View Single Post
Eski 29-12-2009, 01:55   #234
Halil Önen
Ağaç Dostu
 
Giriş Tarihi: 18-01-2009
Şehir: izmir/aliağa
Mesajlar: 5,567
Alıntı:
Orijinal Mesaj Sahibi Halil Önen Mesajı Göster
Kan:

Ve hiç bir şey onun gibi lekeleyemez...
Bu sözün açıklanması gerektiği konusu doğrudur.

Avcılığın ahlaki yönünün derinlerine inmek, kan ve ölüm sorununa geldiğinde adeta olanaksızlaşıyor.

Ancak avcılığın en eleştirel yönünüde bu oluşturuyor.Avcılık uğraşının en kısa an' ı ve en önemli tarafı.

Haklı olarak Sn gece'nin dediği gibi avcılığın bu yönü gizlenirse avcının bohcacıdan farkı kalamazdı.

Ayrıca avcılığı düzmece kutsallığa boğan avcı durumuna da düşerdik.

Dr. John Izzo '' Ölmeden önce keşfetmemiz gereken 5 sır '' isimli kitabında; '' ölmek ve ölüm gibi kelimeleri sevmeyiz. Gençken, ölümün uzakta olduğunu hissederiz fakat her yaşta insanlar bize bir hatırlatmada bulunur. Her zaman yanımızdadır ve bize hayatımıza devam etmemizi hatırlatır'' der.

Sokakta kavga eden iki kişinin kana bulanmış suratlarını gördüğümüzde içimizde bir huzursuzluk yaratır.

Acıma hissetmemiz gerekirken kanla lekelenmiş görüntüleri karşısında yoğun ve farklı bir tiksinti duyarız.

Sanki yüzleri iğrenç biçimde lekelenmiştir. Kan onların yüzlerini lekelemekle kalmamış, onları kirletmiştir.

Adeta aşağılamış düşük bir düzeye indirmiştir.

Postunun orası burası kana bulanmış hayvanın başında duran avcı da buna benzer bir duygu yaşar.

Bu ahlak çizgisinin ötesinde ve ondan daha derinde bir şeydir.

Kan döküldüğü yerde _ ister canlı olsun ister cansız_ alçaltıcı bir
görüntü verir.

Kanla ıslanan toprak da lanetlenmiş sayılır.

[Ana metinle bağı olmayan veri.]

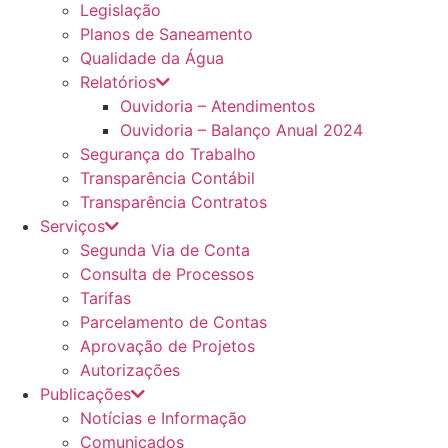
Legislação
Planos de Saneamento
Qualidade da Água
Relatórios
Ouvidoria – Atendimentos
Ouvidoria – Balanço Anual 2024
Segurança do Trabalho
Transparência Contábil
Transparência Contratos
Serviços
Segunda Via de Conta
Consulta de Processos
Tarifas
Parcelamento de Contas
Aprovação de Projetos
Autorizações
Publicações
Notícias e Informação
Comunicados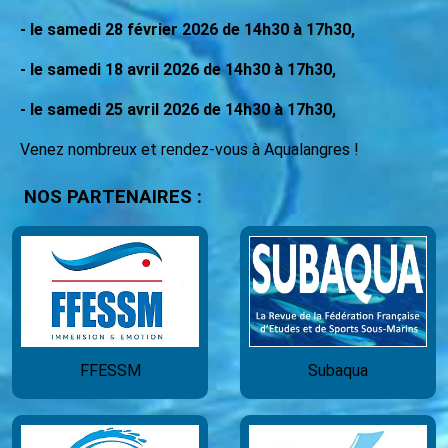
- le samedi 28 février 2026 de 14h30 à 17h30,
- le samedi 18 avril 2026 de 14h30 à 17h30,
- le samedi 25 avril 2026 de 14h30 à 17h30,
Venez nombreux et rendez-vous à Aqualangres !
NOS PARTENAIRES :
FFESSM
Subaqua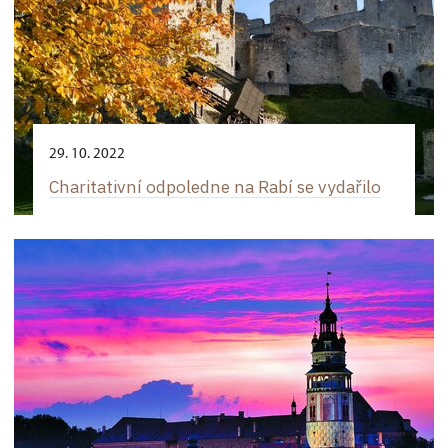
29. 10. 2022
Charitativní odpoledne na Rabí se vydařilo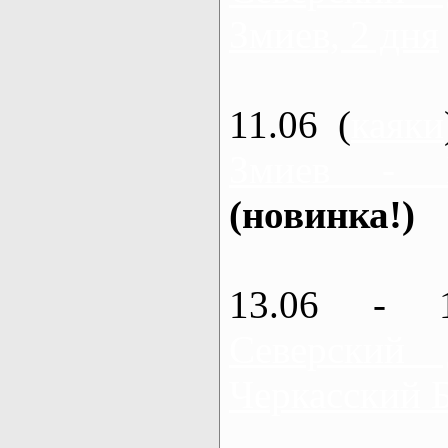
Змиев, 2 дня
11.06 (
каяки
Змиев - 
(новинка!)
13.06 - 
Северский
Черкасский 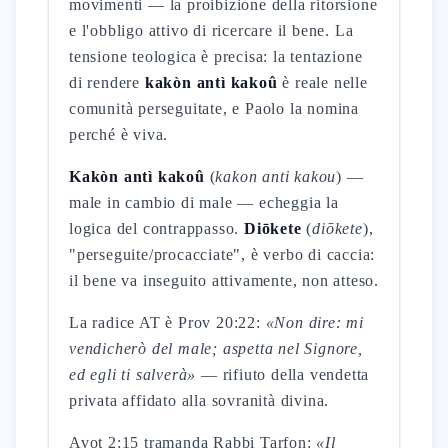
movimenti — la proibizione della ritorsione
e l'obbligo attivo di ricercare il bene. La
tensione teologica è precisa: la tentazione
di rendere
kakòn antì kakoû
è reale nelle
comunità perseguitate, e Paolo la nomina
perché è viva.
Kakòn antì kakoû
(
kakon anti kakou
) —
male in cambio di male — echeggia la
logica del contrappasso.
Diōkete
(
diōkete
),
"perseguite/procacciate", è verbo di caccia:
il bene va inseguito attivamente, non atteso.
La radice AT è Prov 20:22:
«Non dire: mi
vendicherò del male; aspetta nel Signore,
ed egli ti salverà»
— rifiuto della vendetta
privata affidato alla sovranità divina.
Avot 2:15 tramanda Rabbi Tarfon:
«Il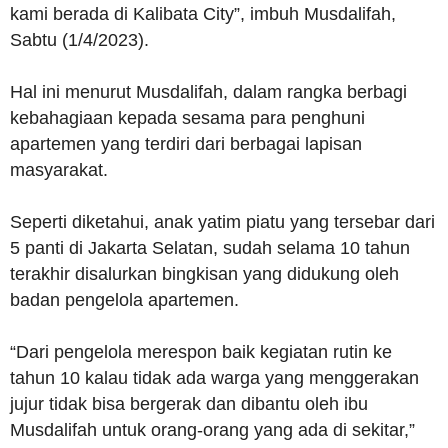
kami berada di Kalibata City”, imbuh Musdalifah,
Sabtu (1/4/2023).
Hal ini menurut Musdalifah, dalam rangka berbagi
kebahagiaan kepada sesama para penghuni
apartemen yang terdiri dari berbagai lapisan
masyarakat.
Seperti diketahui, anak yatim piatu yang tersebar dari
5 panti di Jakarta Selatan, sudah selama 10 tahun
terakhir disalurkan bingkisan yang didukung oleh
badan pengelola apartemen.
“Dari pengelola merespon baik kegiatan rutin ke
tahun 10 kalau tidak ada warga yang menggerakan
jujur tidak bisa bergerak dan dibantu oleh ibu
Musdalifah untuk orang-orang yang ada di sekitar,”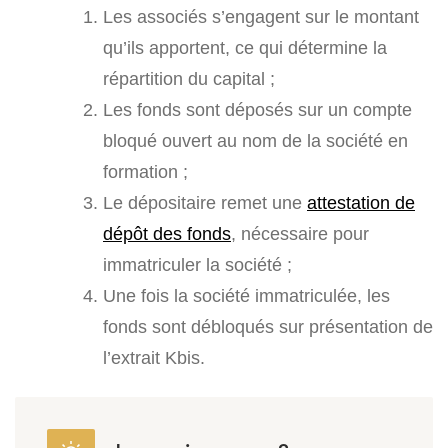
Les associés s’engagent sur le montant
qu’ils apportent, ce qui détermine la
répartition du capital ;
Les fonds sont déposés sur un compte
bloqué ouvert au nom de la société en
formation ;
Le dépositaire remet une
attestation de
dépôt des fonds
, nécessaire pour
immatriculer la société ;
Une fois la société immatriculée, les
fonds sont débloqués sur présentation de
l’extrait Kbis.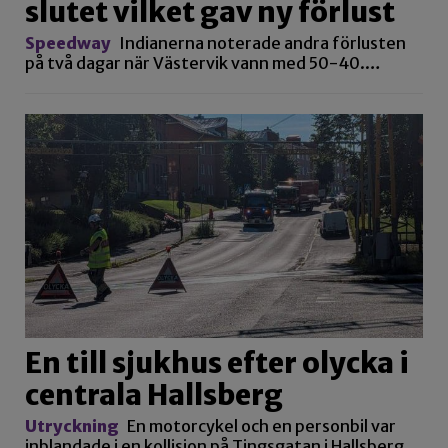
slutet vilket gav ny förlust
Speedway
Indianerna noterade andra förlusten
på två dagar när Västervik vann med 50-40.…
En till sjukhus efter olycka i
centrala Hallsberg
Utryckning
En motorcykel och en personbil var
inblandade i en kollision på Tingsgatan i Hallsberg.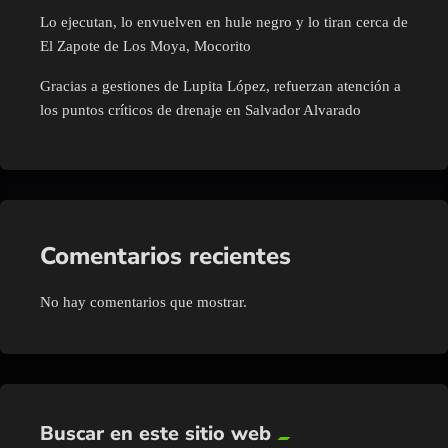
Lo ejecutan, lo envuelven en hule negro y lo tiran cerca de
El Zapote de Los Moya, Mocorito
Gracias a gestiones de Lupita López, refuerzan atención a
los puntos críticos de drenaje en Salvador Alvarado
Comentarios recientes
No hay comentarios que mostrar.
Buscar en este sitio web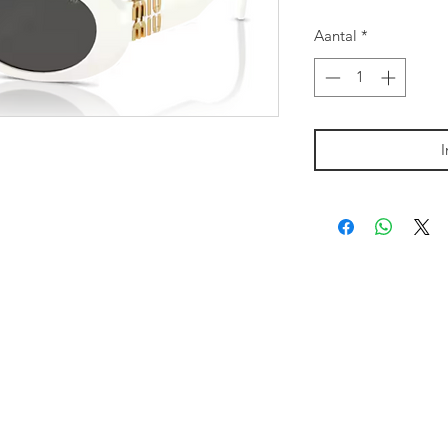
Aantal
*
I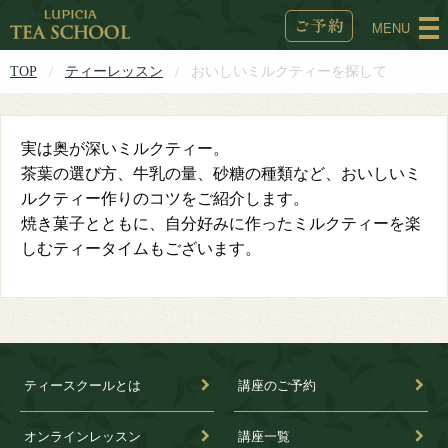
MENU
TOP
ティーレッスン
おいしいミルクティーを探して
実は奥が深いミルクティー。
茶葉の選び方、牛乳の量、砂糖の種類など、おいしいミ
ルクティー作りのコツをご紹介します。
焼き菓子とともに、自分好みに作ったミルクティーを楽
しむティータイムもございます。
ティースクールとは
講座のご予約
オンラインレッスン
講座一覧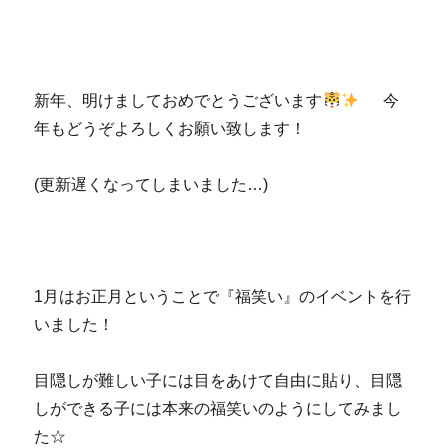
新年、明けましておめでとうございます
今
年もどうぞよろしくお願い致します！
(更新遅くなってしまいました…)
1月はお正月ということで『福笑い』のイベントを行
いました！
目隠しが難しい子には目をあけて自由に貼り、目隠
しができる子には本来の福笑いのようにしてみまし
た☆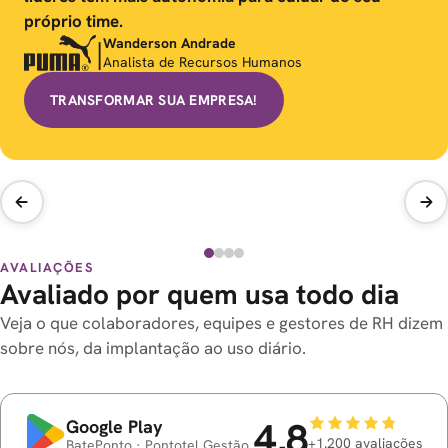
próprio time.
mo
Wanderson Andrade
|
Analista de Recursos Humanos
VE
TRANSFORMAR SUA EMPRESA!
VE
VE
AVALIAÇÕES
Avaliado por quem usa
todo dia
Veja o que colaboradores, equipes e gestores de RH dizem
sobre nós, da implantação ao uso diário.
4,8
Google Play
+1.200 avaliações
BatePonto
·
Pontotel Gestão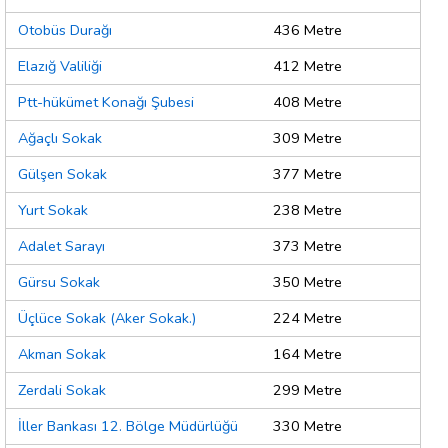
Otobüs Durağı
436 Metre
Elazığ Valiliği
412 Metre
Ptt-hükümet Konağı Şubesi
408 Metre
Ağaçlı Sokak
309 Metre
Gülşen Sokak
377 Metre
Yurt Sokak
238 Metre
Adalet Sarayı
373 Metre
Gürsu Sokak
350 Metre
Üçlüce Sokak (Aker Sokak.)
224 Metre
Akman Sokak
164 Metre
Zerdali Sokak
299 Metre
İller Bankası 12. Bölge Müdürlüğü
330 Metre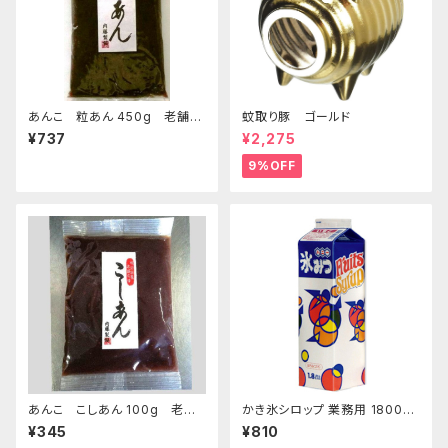
あんこ 粒あん 450g 老舗あ
蚊取り豚 ゴールド
んこ屋のこだわり餡【クリックポ
¥737
¥2,275
スト便】
9%OFF
あんこ こしあん 100g 老舗
かき氷シロップ 業務用 1800ｍ
あんこ屋のこだわり餡【クリック
L ハニー製 1.8Lパック
¥345
¥810
ポスト便】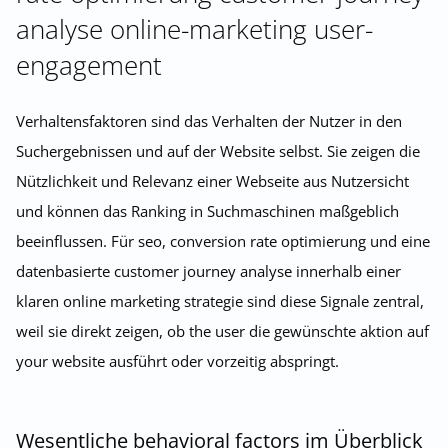
analyse online-marketing user-
engagement
Verhaltensfaktoren sind das Verhalten der Nutzer in den
Suchergebnissen und auf der Website selbst. Sie zeigen die
Nützlichkeit und Relevanz einer Webseite aus Nutzersicht
und können das Ranking in Suchmaschinen maßgeblich
beeinflussen. Für seo, conversion rate optimierung und eine
datenbasierte customer journey analyse innerhalb einer
klaren online marketing strategie sind diese Signale zentral,
weil sie direkt zeigen, ob the user die gewünschte aktion auf
your website ausführt oder vorzeitig abspringt.
Wesentliche behavioral factors im Überblick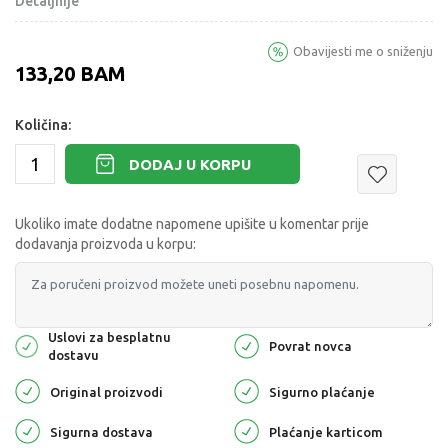
Detaljnije
Obavijesti me o sniženju
133,20
BAM
Količina:
DODAJ U KORPU
Ukoliko imate dodatne napomene upišite u komentar prije
dodavanja proizvoda u korpu:
Uslovi za besplatnu
Povrat novca
dostavu
Original proizvodi
Sigurno plaćanje
Sigurna dostava
Plaćanje karticom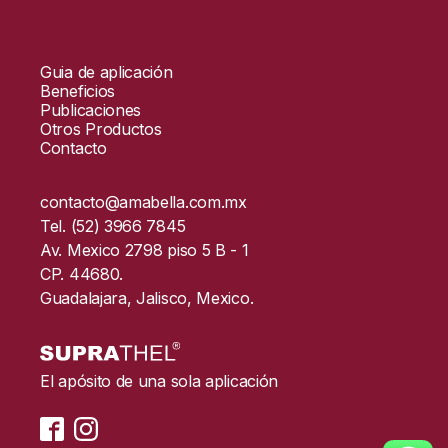
Guia de aplicación
Beneficios
Publicaciones
Otros Productos
Contacto
contacto@amabella.com.mx
Tel. (52) 3966 7845
Av. Mexico 2798 piso 5 B - 1
CP. 44680.
Guadalajara, Jalisco, Mexico.
El apósito de una sola aplicación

İşte bu kan'ın korkutan gizemidir.

Daha ileri gidersek, gövdenin içinde saklı ve gizemli şekilde akıp duran _ durması gereken _ yaşamı taşıyan ve simgeleyen sıvı dökülüp saçıldığıda ve içindeki içerik dışa çıktığında Doğa' ya karşı kökten hatalı bir suç işlenmiş görünür.

Fakat ölümde tam budur.

Zira kadavra, mahremiyetini yitirmiş, artık kimsenin gizlenmediği bir saf maddeye dönüşmüştür.

Ancak kan kendini sunmakta devam ederse, oluk oluk boşalmaya devam ederse tam tersi bir etki yaratır.

İnsanı ve hayvanı da sarhoş eder., heyecanlandırır. Geçmişte Arenalara koşan halk böyleydi. Gladyatörlerin, hayvanların, boğaların _ ki bu gün hala İspanya' da sürüyor_ kanı insanda sersemletici bir etki yaratır.

Aynı şekilde savaşta her zaman bir çılgınlığa dönüşür.

Kanda benzeri olmayan çıldırtıcı bir güç saklıdır.

Ancak bu anlatılan kanlı sahneleri avcıların çok az bir kısmı yaşar. Onlarda trofe yani büyük baş avcılarıdır.

Keklik, üveyik, sülün, bıldırcın v.b kuş avlarında bu kanlı sahneler yaşanmaz. Saçmanın felç eden öldürüçü gücü dış kanamalara yol açmaz.

Burada ahlaki durumu büsbütün arttıran daha karmaşık bir olay daha söz konusudur ki, oda öldürmek zorunda kalmak.

Bazen düşmanı, sapığı ya da suçluyu öldürmek kaçınılmaz olur. Bu durum her insanın başına gelebilir. Öldürmekten başka seçeneğin olmaması... ölümü oluşturmak ve biçimlendirmek zorunda kalmak...

Bu durumda ölüm için feci dendiğini zaman çok az şey söylenmiş olur. Çünkü genelde tüm sıfatlar gibi bu sözcükte hiç bir şeyi çözemez.

Öte yandan bazı hayvanlara bazı özel günlerde gösterilen en büyük kutsal saygının, onları belirli yollarla ve törenlerle öldürmek olduğu konusunda da hiç bir şey söylenmiş değildir.